Neural network-enhanced $hr$-adaptive finite element algorithm for parabolic equations

In this paper, we present a novel enhancement to the conventional $hr$-adaptive finite element methods for parabolic equations, integrating traditional $h$-adaptive and $r$-adaptive methods via neural networks. A major challenge in $hr$-adaptive finite element methods lies in projecting the previous step's finite element solution onto the updated mesh. This projection depends on the new mesh and must be recomputed for each adaptive iteration. To address this, we introduce a neural network to construct a mesh-free surrogate of the previous step finite element solution. Since the neural network is mesh-free, it only requires training once per time step, with its parameters initialized using the optimizer from the previous time step.

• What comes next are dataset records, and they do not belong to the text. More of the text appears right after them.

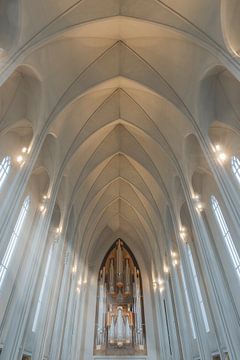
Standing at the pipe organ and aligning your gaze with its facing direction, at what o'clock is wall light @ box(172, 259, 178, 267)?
The wall light is roughly at 11 o'clock from the pipe organ.

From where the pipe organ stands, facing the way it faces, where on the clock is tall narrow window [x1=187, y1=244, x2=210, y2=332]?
The tall narrow window is roughly at 11 o'clock from the pipe organ.

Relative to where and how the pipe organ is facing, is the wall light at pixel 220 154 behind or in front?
in front

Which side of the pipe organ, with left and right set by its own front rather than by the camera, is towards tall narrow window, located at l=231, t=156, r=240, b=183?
front

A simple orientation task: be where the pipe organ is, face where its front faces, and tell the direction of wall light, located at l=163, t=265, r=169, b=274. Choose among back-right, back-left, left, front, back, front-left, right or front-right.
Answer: front-left

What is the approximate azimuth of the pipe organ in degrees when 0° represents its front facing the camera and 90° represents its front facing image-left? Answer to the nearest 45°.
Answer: approximately 0°

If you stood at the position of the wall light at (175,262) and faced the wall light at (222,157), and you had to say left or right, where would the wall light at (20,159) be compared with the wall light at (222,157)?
right

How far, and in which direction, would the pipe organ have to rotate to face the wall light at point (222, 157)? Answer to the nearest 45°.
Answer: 0° — it already faces it
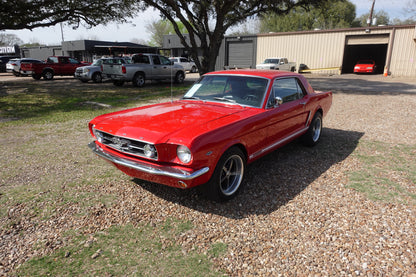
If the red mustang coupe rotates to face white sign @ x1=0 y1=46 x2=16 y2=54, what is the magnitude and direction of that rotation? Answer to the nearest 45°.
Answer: approximately 90° to its right

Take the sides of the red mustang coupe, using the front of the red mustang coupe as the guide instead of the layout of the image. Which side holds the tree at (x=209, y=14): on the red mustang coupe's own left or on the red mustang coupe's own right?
on the red mustang coupe's own right

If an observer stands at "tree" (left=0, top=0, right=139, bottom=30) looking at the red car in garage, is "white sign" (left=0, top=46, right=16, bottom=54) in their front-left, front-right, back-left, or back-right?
back-left

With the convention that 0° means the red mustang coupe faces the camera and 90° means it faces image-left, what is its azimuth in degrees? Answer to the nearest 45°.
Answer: approximately 45°

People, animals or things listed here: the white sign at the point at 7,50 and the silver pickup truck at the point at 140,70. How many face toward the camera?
1
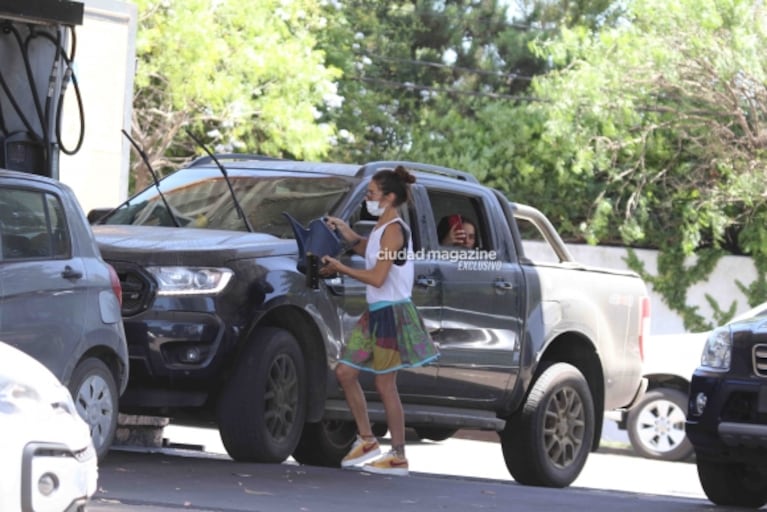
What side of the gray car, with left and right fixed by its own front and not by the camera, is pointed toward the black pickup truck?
back

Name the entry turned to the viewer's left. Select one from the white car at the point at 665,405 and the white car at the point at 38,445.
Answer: the white car at the point at 665,405

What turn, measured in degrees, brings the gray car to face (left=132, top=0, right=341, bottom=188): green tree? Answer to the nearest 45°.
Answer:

This approach effectively overcomes the interpolation challenges associated with non-nested meshes in computation, making node insertion and movement more convenient and efficient. The new algorithm also emphasizes SIZING and GENERATE, allowing each refinement to roughly double the number of mesh nodes of the previous iteration and then redistribute them to form a new mesh that effectively captures the singularities. It significantly reduces the time required for repeated refinement and achieves the desired accuracy in no more than seven space-adaptive iterations per time step. Numerical experiments confirm the efficiency of the proposed algorithm in capturing dynamic changes of singularities.